== DATA SHOWN ==

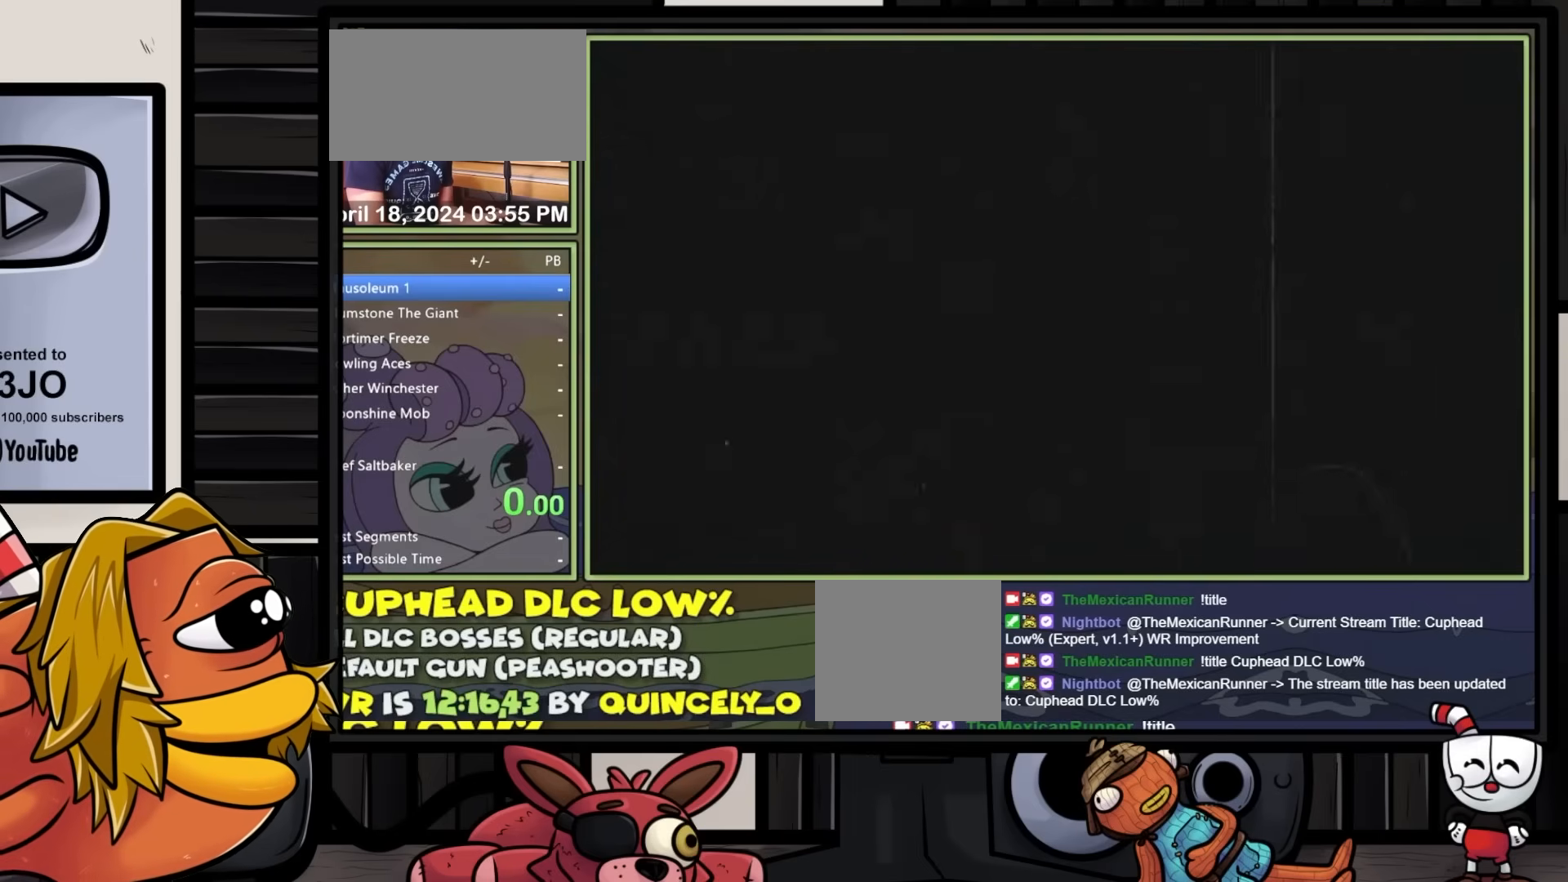
{"buttons": ["DPAD_UP", "DPAD_RIGHT"], "events": [[50, "START", "down"], [100, "START", "up"], [167, "START", "down"], [217, "START", "up"], [283, "START", "down"], [300, "DPAD_RIGHT", "down"], [300, "DPAD_UP", "down"], [300, "START", "up"]]}
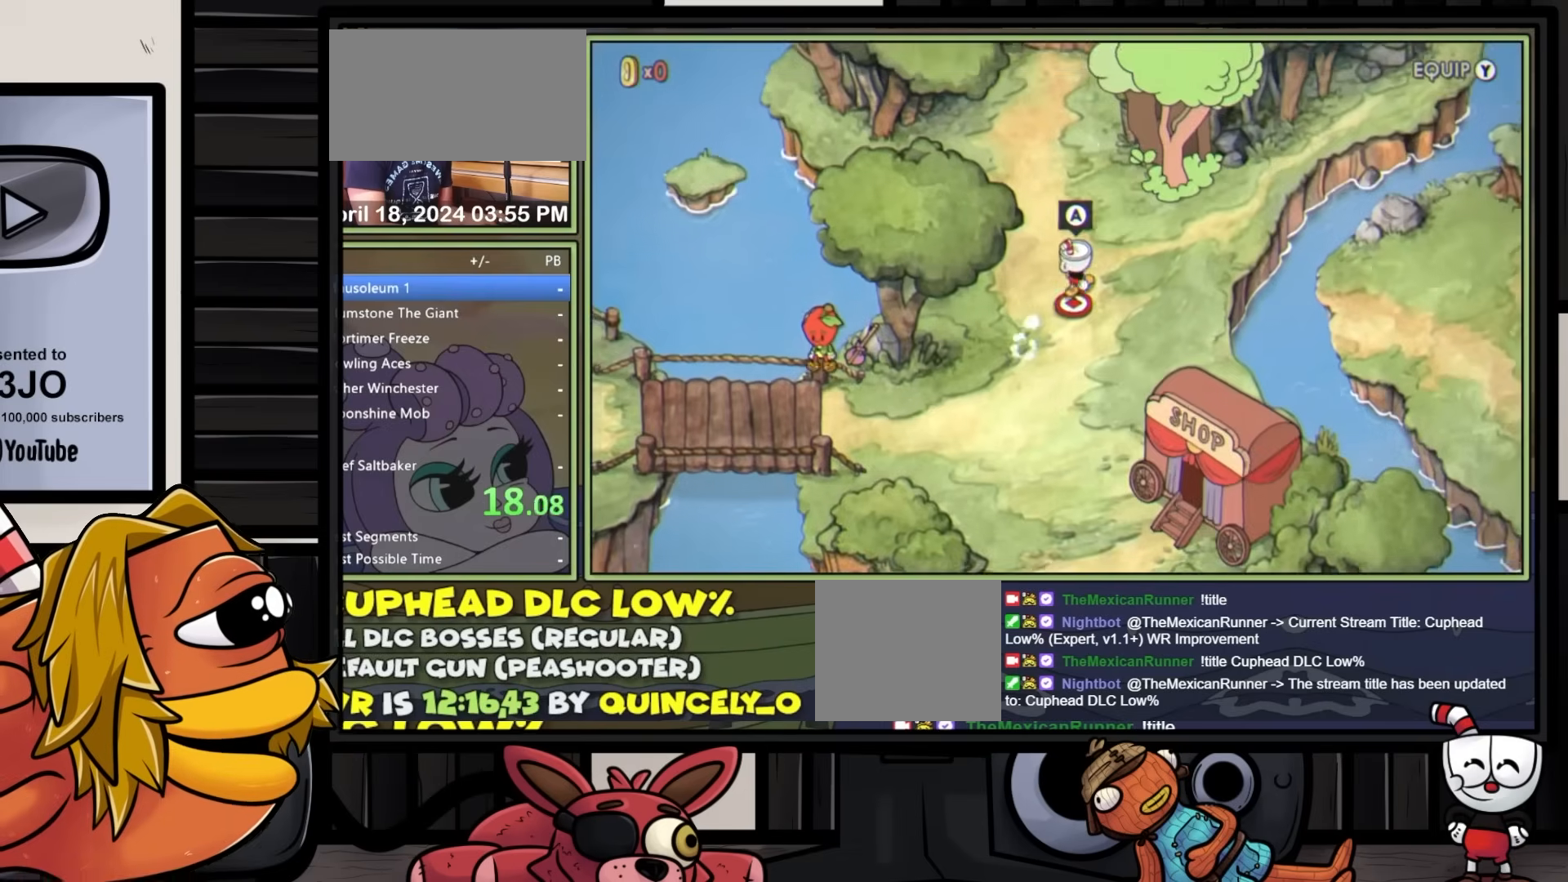
{"buttons": ["DPAD_RIGHT"], "events": [[200, "DPAD_UP", "up"]]}
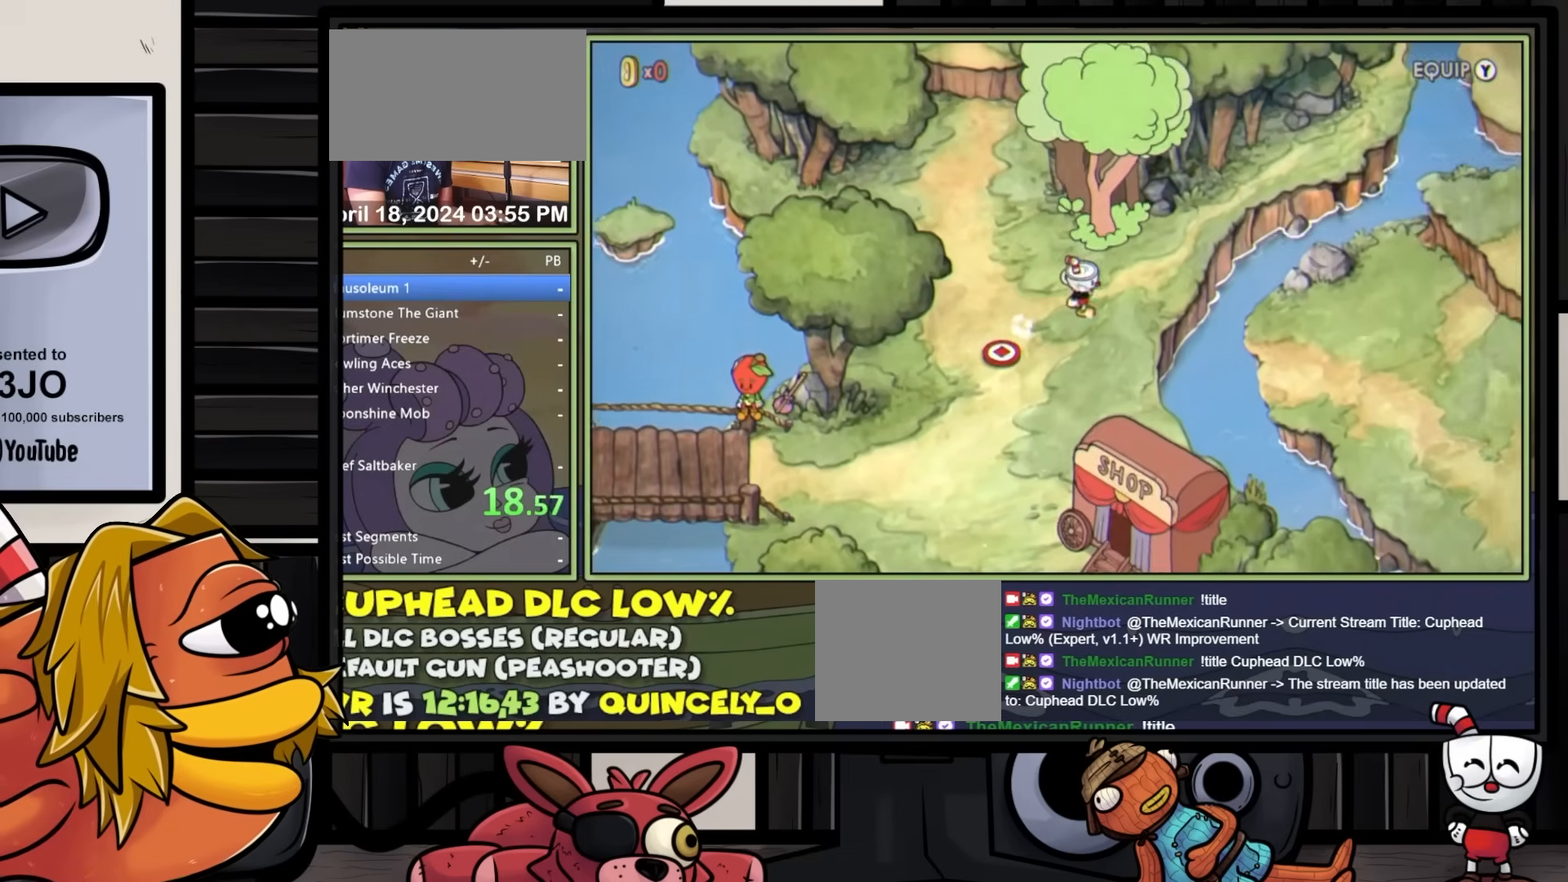
{"buttons": ["DPAD_UP"], "events": [[50, "DPAD_UP", "down"], [283, "DPAD_RIGHT", "up"]]}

===

» EXERCISE PROMPT: Copy every line of the data exactly as written, excluding the pictures.

» ANSWER SPACE:
{"buttons": ["DPAD_UP", "DPAD_RIGHT"], "events": [[50, "START", "down"], [100, "START", "up"], [167, "START", "down"], [217, "START", "up"], [283, "START", "down"], [300, "DPAD_RIGHT", "down"], [300, "DPAD_UP", "down"], [300, "START", "up"]]}
{"buttons": ["DPAD_RIGHT"], "events": [[200, "DPAD_UP", "up"]]}
{"buttons": ["DPAD_UP"], "events": [[50, "DPAD_UP", "down"], [283, "DPAD_RIGHT", "up"]]}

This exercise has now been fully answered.